I would like to thank all present for coming to the American Residence this evening to celebrate with us the 239 times our planet has circled the sun since the day the United State of America declared its independence on July 4, 1776, minus two days. I promise that my discourse will be mercifully brief this time around. Last year I went on at such length that the wind mounted, the sky darkened, and the rain fell. I have learned my lesson.
It is always helpful to learn lessons, especially by looking back to review what has taken place during the past year. In Togo a number of positive things occurred. We witnessed the inauguration of two major projects expanding the capacity of the Autonomous Port of Lome, the economic solar plexus of the country. We watched the new airport terminal as it moved toward completion. New roads and bridges came on line, an important element in enhancing the competitiveness of Togo in the regional economy, and a boon to the Togolese people. There have been less visible elements at work as well, the increasing role of the OTR and, the launch of the single guichet at the port, both commendable efforts to enhance the efficiency and strengthen the integrity of public sector finances.
On the political front, Togolese can be proud of the fact that their country held a presidential election that met the mark for transparency in the eyes of neutral international observers. The people of Togo peacefully selected their
leadership at the ballot box, the sort of positive outcome my government seeks and applauds in this country and in this region. The election represented a step forward toward a more democratic future for this country.
The future, after all, is where we should look. The past becomes history, unchangeable, and while we can draw lessons from it, we are all headed away from it and into the future. Both challenges and possibilities lie ahead, but with foresight and careful planning it is possible to help shape what is to come.
Looking ahead on the economic front, job creation will be key to Togo’s future prosperity and stability.
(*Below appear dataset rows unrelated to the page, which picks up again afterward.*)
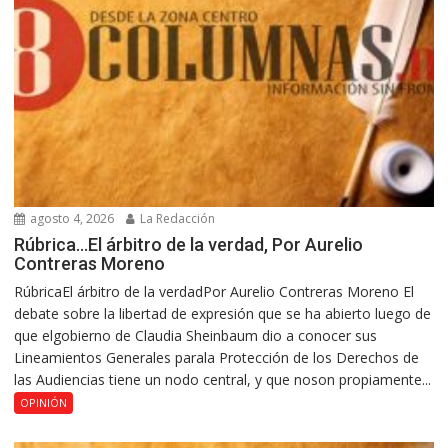
agosto 4, 2026
La Redacción
Rúbrica…El árbitro de la verdad, Por Aurelio
Contreras Moreno
RúbricaEl árbitro de la verdadPor Aurelio Contreras Moreno El
debate sobre la libertad de expresión que se ha abierto luego de
que elgobierno de Claudia Sheinbaum dio a conocer sus
Lineamientos Generales parala Protección de los Derechos de
las Audiencias tiene un nodo central, y que noson propiamente...
OPINIÓN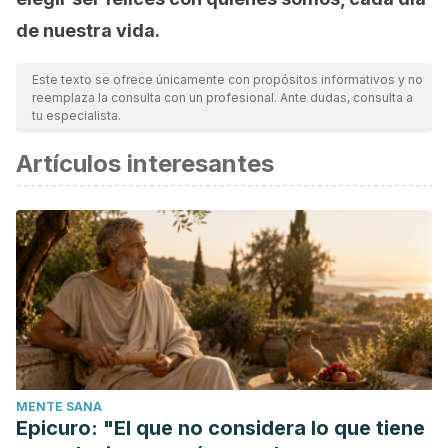
de nuestra vida.
Este texto se ofrece únicamente con propósitos informativos y no
reemplaza la consulta con un profesional. Ante dudas, consulta a
tu especialista.
Artículos interesantes
MENTE SANA
Epicuro: "El que no considera lo que tiene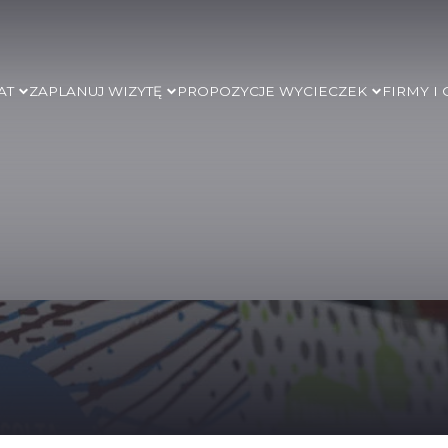
AT
ZAPLANUJ WIZYTĘ
PROPOZYCJE WYCIECZEK
FIRMY I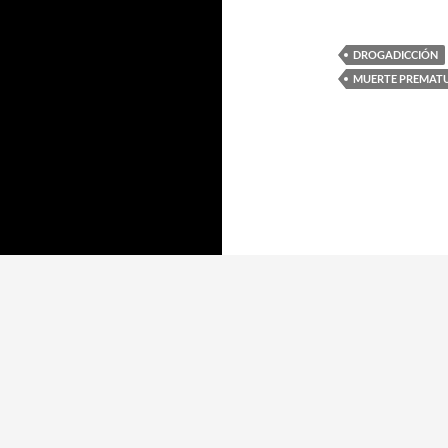
DROGADICCIÓN
MUERTE PREMAT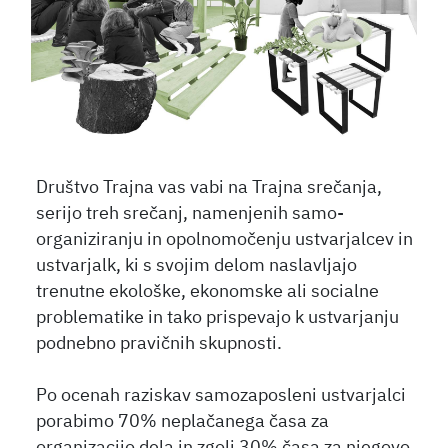
Društvo Trajna vas vabi na Trajna srečanja,
serijo treh srečanj, namenjenih samo-
organiziranju in opolnomočenju ustvarjalcev in
ustvarjalk, ki s svojim delom naslavljajo
trenutne ekološke, ekonomske ali socialne
problematike in tako prispevajo k ustvarjanju
podnebno pravičnih skupnosti.
Po ocenah raziskav samozaposleni ustvarjalci
porabimo 70% neplačanega časa za
organizacijo dela in zgolj 30% časa za njegovo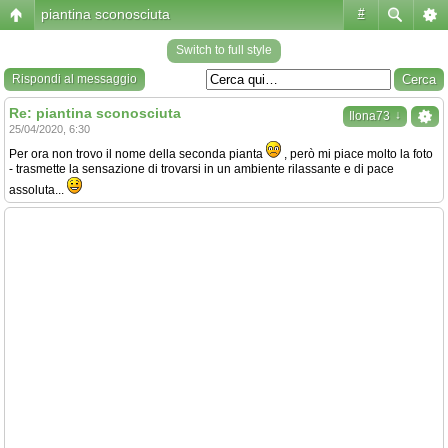
piantina sconosciuta
#
Switch to full style
Rispondi al messaggio
Re: piantina sconosciuta
↓
Ilona73
25/04/2020, 6:30
Per ora non trovo il nome della seconda pianta
, però mi piace molto la foto
- trasmette la sensazione di trovarsi in un ambiente rilassante e di pace
assoluta...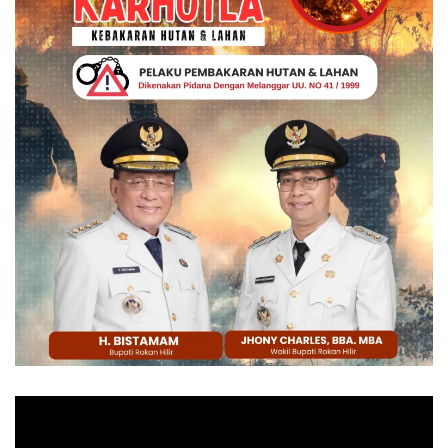
Pemutar
Video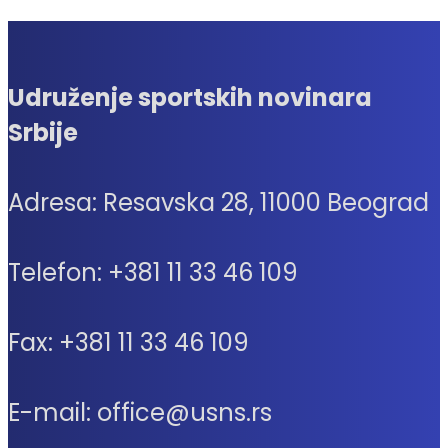
Udruženje sportskih novinara
Srbije
Adresa: Resavska 28, 11000 Beograd
Telefon: +381 11 33 46 109
Fax: +381 11 33 46 109
E-mail: office@usns.rs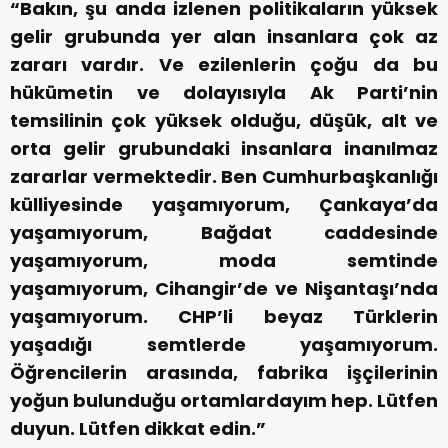
“Bakın, şu anda izlenen politikaların yüksek
gelir grubunda yer alan insanlara çok az
zararı vardır. Ve ezilenlerin çoğu da bu
hükümetin ve dolayısıyla Ak Parti’nin
temsilinin çok yüksek olduğu, düşük, alt ve
orta gelir grubundaki insanlara inanılmaz
zararlar vermektedir. Ben Cumhurbaşkanlığı
külliyesinde yaşamıyorum, Çankaya’da
yaşamıyorum, Bağdat caddesinde
yaşamıyorum, moda semtinde
yaşamıyorum, Cihangir’de ve Nişantaşı’nda
yaşamıyorum. CHP’li beyaz Türklerin
yaşadığı semtlerde yaşamıyorum.
Öğrencilerin arasında, fabrika işçilerinin
yoğun bulunduğu ortamlardayım hep. Lütfen
duyun. Lütfen dikkat edin.”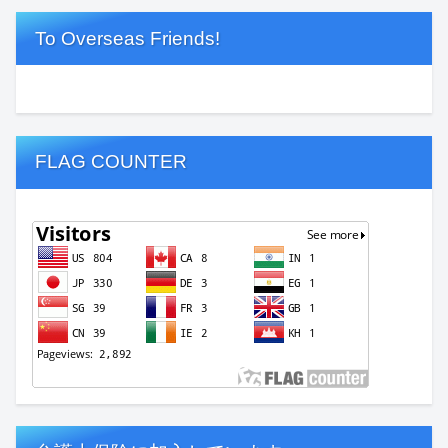
To Overseas Friends!
FLAG COUNTER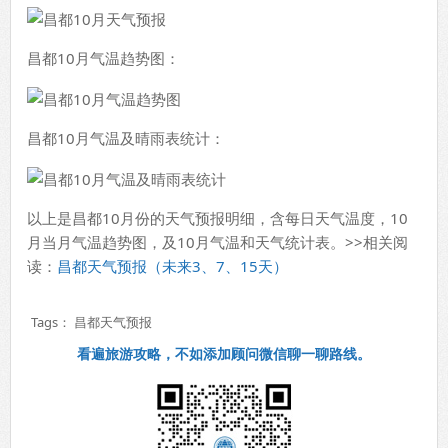
昌都10月气温趋势图：
昌都10月气温及晴雨表统计：
以上是昌都10月份的天气预报明细，含每日天气温度，10
月当月气温趋势图，及10月气温和天气统计表。>>相关阅
读：
昌都天气预报（未来3、7、15天）
Tags：
昌都天气预报
看遍旅游攻略，不如添加顾问微信聊一聊路线。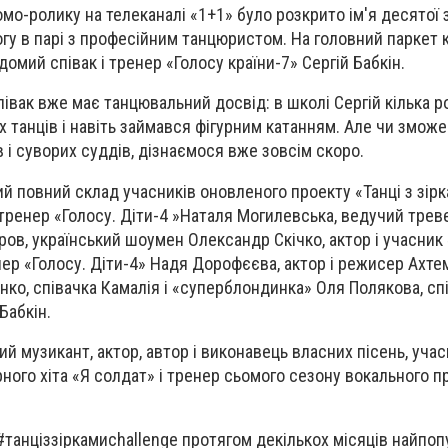
мо-ролику на телеканалі «1+1» було розкрито ім'я десятої з
гу в парі з професійним танцюристом. На головний паркет к
домий співак і тренер «Голосу країни-7» Сергій Бабкін.
івак вже має танцювальний досвід: в школі Сергій кілька р
х танців і навіть займався фігурним катанням. Але чи зможе
 і суворих суддів, дізнаємося вже зовсім скоро.
й повний склад учасників оновленого проекту «Танці з зірк
 тренер «Голосу. Діти-4 »Наталя Могилевська, ведучий трев
ов, український шоумен Олександр Скічко, актор і учасник 
енер «Голосу. Діти-4» Надя Дорофєєва, актор і режисер Ахте
ко, співачка Камалія і «суперблондинка» Оля Полякова, спі
Бабкін.
кий музикант, актор, автор і виконавець власних пісень, учас
рного хіта «Я солдат» і тренер сьомого сезону вокального п
#танціззіркамиchallenge протягом декількох місяців найпоп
More and different jobs will be needed to absorb the bulge of Togolese youth destined to enter the work force each year. Over the longer term, it will be equally important for Togo to follow policies that will shape its demographic profile in order to balance a growing population with available space and resources.
On the social front, there will be the need for enhanced investment in education, technical training and health care, both for urban and rural populations, to help them adapt successfully to the evolving circumstances of the future. There must also be efforts to strengthen the system of justice and promote respect for human rights, the necessary underpinnings of any equitable and functional society.
In the domain of security, the challenges are clear. Extremism emanating from the Sahel will pose a growing challenge to coastal states. The security of maritime routes, not just in Togolese waters, but along the entire Gulf of Guinea,
will be a determinant for sustained economic growth. There will be an important role for Togo in maintaining regional stability. Ongoing upheavals in Mali, Southern Sudan and the Central African Republic highlight the importance of peacekeeping, and the need for Togo to remain active in this area.
Mr. Foreign Minister, Togo has registered significant progress on the political front, but important challenges still wait ahead. Democratic elections are a necessary starting point, but what follows elections will be equally important if this country is to move beyond the political and regional divides of the past. Continued reform will be of paramount importance. I will not list what priority reforms — all present already know what these are – but simply note that the essential challenge will be to find viable solutions. This will require all involved to engage in give-and-take negotiation, to accept compromise, and to place the long-term interests of the Togolese people above historical regional divides or short term partisan and personal interests. The political class of Togo bears a heavy responsibility in approaching this process, since the future of this country depends upon the success of their efforts, and history will judge them kindly or harshly for how they handle this challenge. Mali, Burundi and Burkina Faso all provide unfortunate examples of the failure to accept compromise, of the inability of national leaders to work together to find just and consensual solutions to internal differences.
The United States stands beside Togo as this country confronts the challenges of the future. We cherish the close, long-standing bilateral relationship with Togo and the Togolese people, and we are committed to maintaining and strengthening these ties. We will continue to partner with Togo to achieve the goals of the four pillars upon which the African policy of the United States stands – sustained economic growth, strong democratic governance, preservation of security, and investment in human capital. We will seek to move forward into the future in a partnership with Togo that is based not just upon shared interests, but upon shared principles as well.
In conclusion, I am pleased to announce that a sort of alternance is scheduled here in Lome in the near future. Within a few weeks, my wife Agathe and I will depart to make way for my successor. We leave with fond memories of a warm and welcoming people. There are many things about this lovely country that we will miss, and I can assure you there will always be a place for it and for all of you in our hearts.